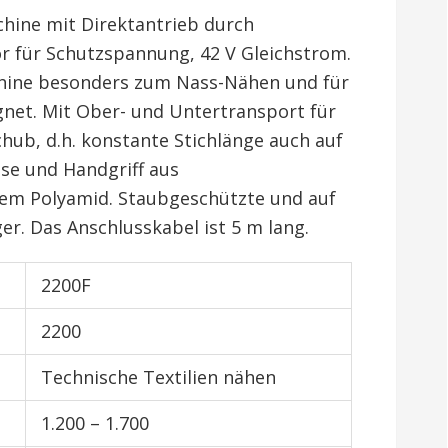
hine mit Direktantrieb durch
r für Schutzspannung, 42 V Gleichstrom.
chine besonders zum Nass-Nähen und für
net. Mit Ober- und Untertransport für
hub, d.h. konstante Stichlänge auch auf
se und Handgriff aus
rem Polyamid. Staubgeschützte und auf
r. Das Anschlusskabel ist 5 m lang.
2200F
2200
Technische Textilien nähen
1.200 – 1.700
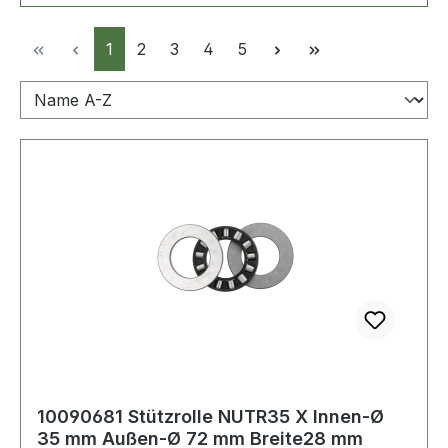
Seite
Seite
Seite
Seite
Seite
1
2
3
4
5
10090681 Stützrolle NUTR35 X Innen-Ø
35 mm Außen-Ø 72 mm Breite28 mm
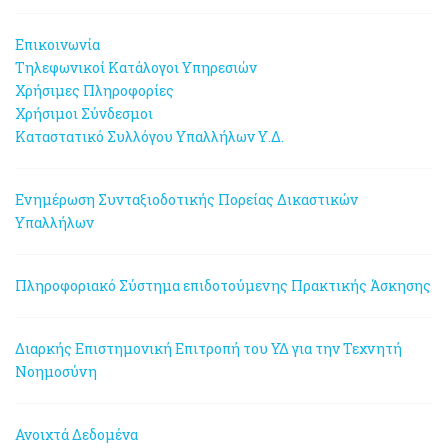
Επικοινωνία
Τηλεφωνικοί Κατάλογοι Υπηρεσιών
Χρήσιμες Πληροφορίες
Χρήσιμοι Σύνδεσμοι
Καταστατικό Συλλόγου Υπαλλήλων Υ.Δ.
Ενημέρωση Συνταξιοδοτικής Πορείας Δικαστικών
Υπαλλήλων
Πληροφοριακό Σύστημα επιδοτούμενης Πρακτικής Άσκησης
Διαρκής Επιστημονική Επιτροπή του ΥΔ για την Τεχνητή
Νοημοσύνη
Ανοιχτά Δεδομένα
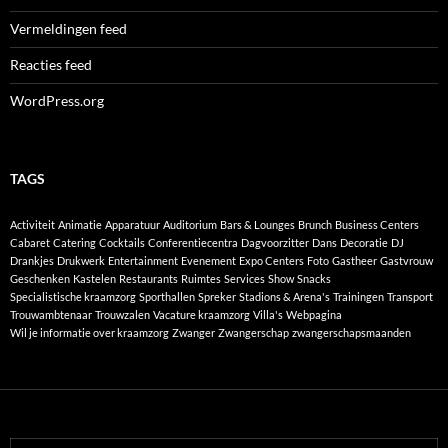
Vermeldingen feed
Reacties feed
WordPress.org
TAGS
Activiteit
Animatie
Apparatuur
Auditorium
Bars & Lounges
Brunch
Business Centers
Cabaret
Catering
Cocktails
Conferentiecentra
Dagvoorzitter
Dans
Decoratie
DJ
Drankjes
Drukwerk
Entertainment
Evenement
Expo Centers
Foto
Gastheer
Gastvrouw
Geschenken
Kastelen
Restaurants
Ruimtes
Services
Show
Snacks
Specialistische kraamzorg
Sporthallen
Spreker
Stadions & Arena's
Trainingen
Transport
Trouwambtenaar
Trouwzalen
Vacature kraamzorg
Villa's
Webpagina
Wil je informatie over kraamzorg
Zwanger
Zwangerschap
zwangerschapsmaanden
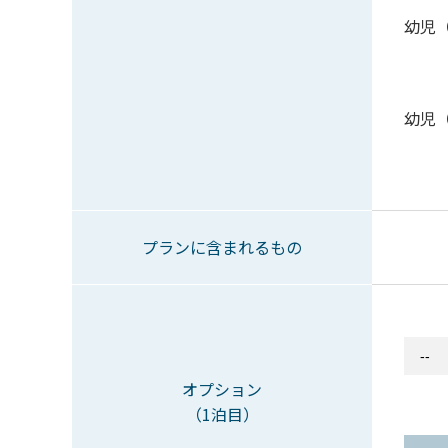
幼児
幼児
プランに含まれるもの
オプション
（1泊目）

• • • •

**Task goal**
How many lines in the rows above contain the string "kraamzorg"? Case counts. Give only the number.

**Solution**
3